What is a Federal Reserve master account and why does it matter to fintechs?

A Federal Reserve master account gives a financial institution direct access to the Fed’s payment systems: Fedwire for real-time large-value payments, FedACH for bulk payments, and FedNow for instant retail payments. Without a master account, fintechs and digital asset firms must use sponsor banks as intermediaries, paying fees and operating under conditions set by a potential competitor. Direct master account access eliminates the sponsor bank dependency, reducing costs and increasing independence in payment operations.

Does the executive order force the Federal Reserve to grant master accounts to fintechs?

No. The order requests — not directs — the Federal Reserve to conduct a 120-day evaluation of the framework governing payment account access by non-banks. Because the Federal Reserve Board operates with statutory independence from the executive branch, it cannot be legally compelled by an executive order. However, the political signal is strong: the administration is publicly pushing for expanded access, and the Fed’s evaluation is expected to produce concrete framework changes rather than a status-quo response.

What is the GENIUS Act and how does it relate to this executive order?
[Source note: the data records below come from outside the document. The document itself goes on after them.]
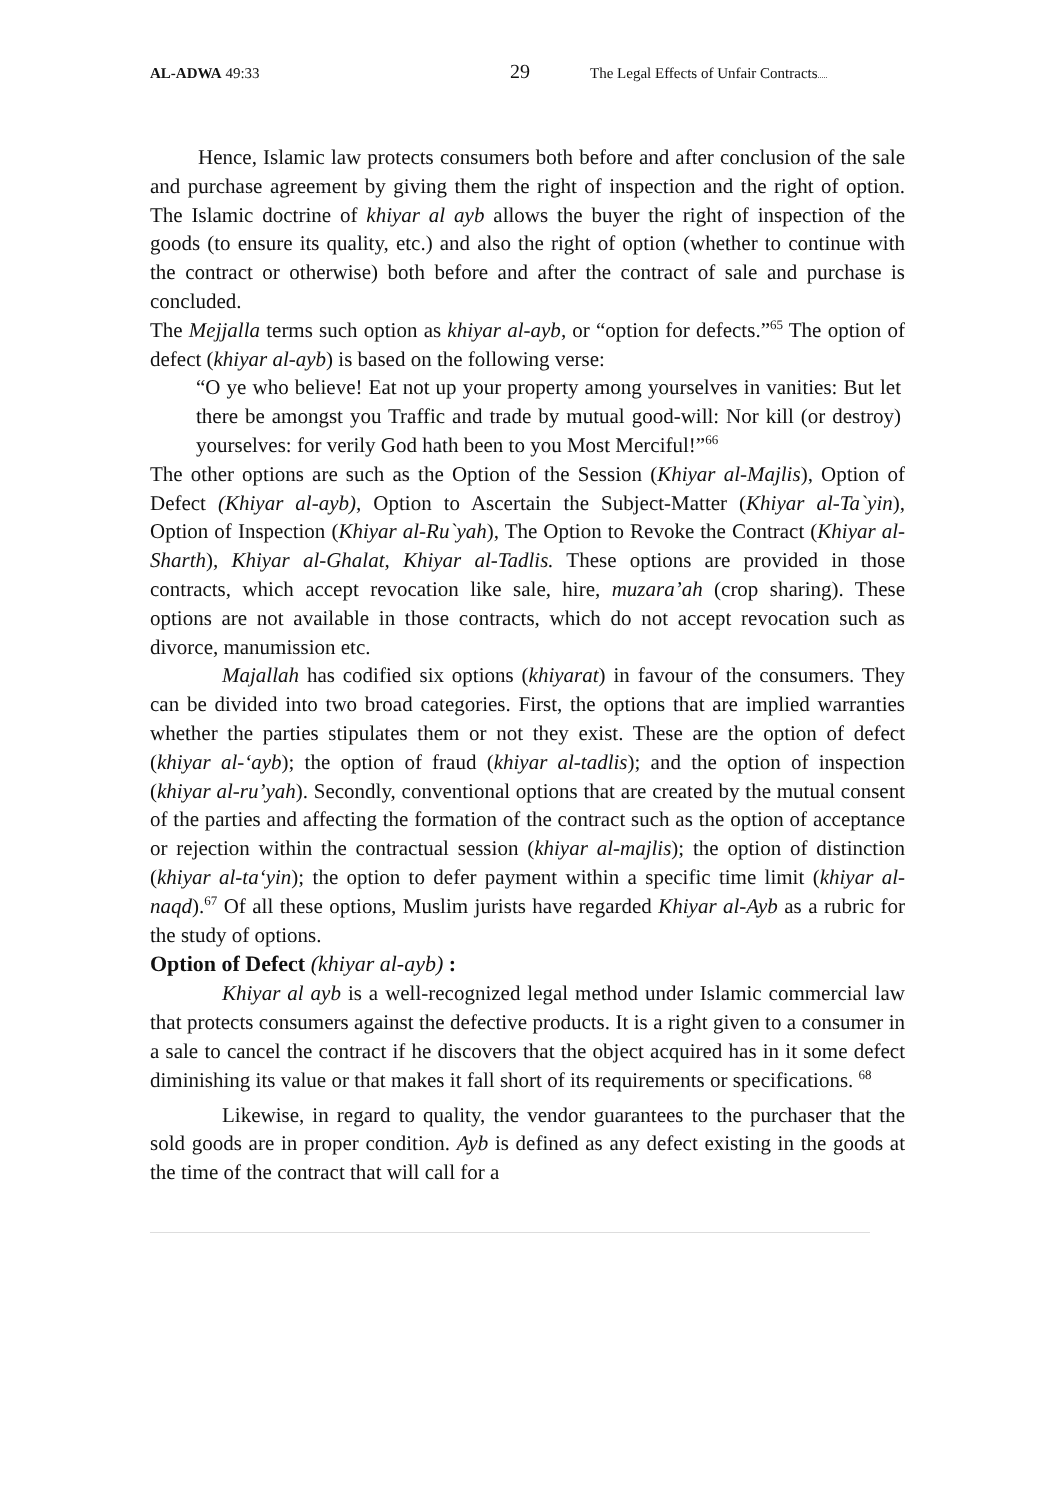AL-ADWA 49:33 29 The Legal Effects of Unfair Contracts.....
Hence, Islamic law protects consumers both before and after conclusion of the sale and purchase agreement by giving them the right of inspection and the right of option. The Islamic doctrine of khiyar al ayb allows the buyer the right of inspection of the goods (to ensure its quality, etc.) and also the right of option (whether to continue with the contract or otherwise) both before and after the contract of sale and purchase is concluded.
The Mejjalla terms such option as khiyar al-ayb, or “option for defects.”<sup>65</sup> The option of defect (khiyar al-ayb) is based on the following verse:
“O ye who believe! Eat not up your property among yourselves in vanities: But let there be amongst you Traffic and trade by mutual good-will: Nor kill (or destroy) yourselves: for verily God hath been to you Most Merciful!”<sup>66</sup>
The other options are such as the Option of the Session (Khiyar al-Majlis), Option of Defect (Khiyar al-ayb), Option to Ascertain the Subject-Matter (Khiyar al-Ta`yin), Option of Inspection (Khiyar al-Ru`yah), The Option to Revoke the Contract (Khiyar al-Sharth), Khiyar al-Ghalat, Khiyar al-Tadlis. These options are provided in those contracts, which accept revocation like sale, hire, muzara’ah (crop sharing). These options are not available in those contracts, which do not accept revocation such as divorce, manumission etc.
Majallah has codified six options (khiyarat) in favour of the consumers. They can be divided into two broad categories. First, the options that are implied warranties whether the parties stipulates them or not they exist. These are the option of defect (khiyar al-‘ayb); the option of fraud (khiyar al-tadlis); and the option of inspection (khiyar al-ru’yah). Secondly, conventional options that are created by the mutual consent of the parties and affecting the formation of the contract such as the option of acceptance or rejection within the contractual session (khiyar al-majlis); the option of distinction (khiyar al-ta‘yin); the option to defer payment within a specific time limit (khiyar al-naqd).<sup>67</sup> Of all these options, Muslim jurists have regarded Khiyar al-Ayb as a rubric for the study of options.
Option of Defect (khiyar al-ayb) :
Khiyar al ayb is a well-recognized legal method under Islamic commercial law that protects consumers against the defective products. It is a right given to a consumer in a sale to cancel the contract if he discovers that the object acquired has in it some defect diminishing its value or that makes it fall short of its requirements or specifications. <sup>68</sup>
Likewise, in regard to quality, the vendor guarantees to the purchaser that the sold goods are in proper condition. Ayb is defined as any defect existing in the goods at the time of the contract that will call for a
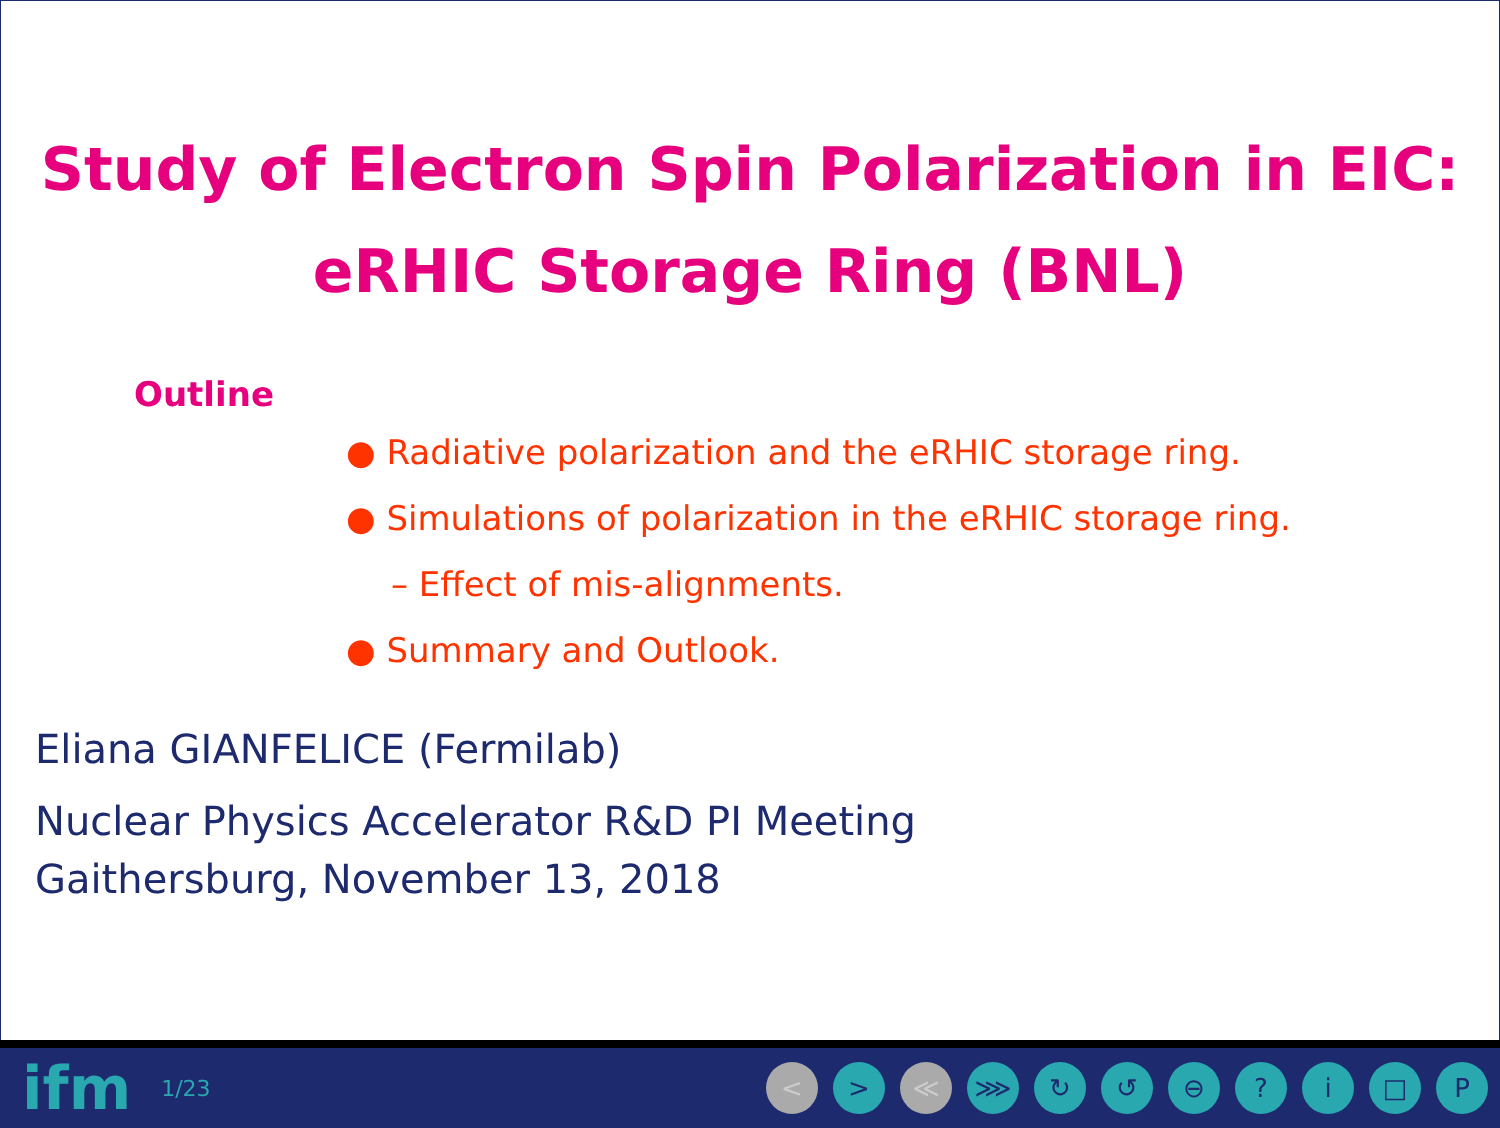Study of Electron Spin Polarization in EIC:
eRHIC Storage Ring (BNL)
Outline
● Radiative polarization and the eRHIC storage ring.
● Simulations of polarization in the eRHIC storage ring.
– Effect of mis-alignments.
● Summary and Outlook.
Eliana GIANFELICE (Fermilab)
Nuclear Physics Accelerator R&D PI Meeting
Gaithersburg, November 13, 2018
ifm 1/23 < > ≪ ⋙ ↻ ↺ ⊖? i □ P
The GENIUS Act is stablecoin legislation progressing through the US Congress in parallel with this executive order. While the EO addresses payment rail access for fintechs broadly, the GENIUS Act would create a federal regulatory framework specifically for stablecoin issuers — defining capital requirements, redemption rights, and supervisory structures. Together, the EO and the GENIUS Act represent a coordinated push to bring digital assets inside the US financial regulatory perimeter rather than treating them as external to it.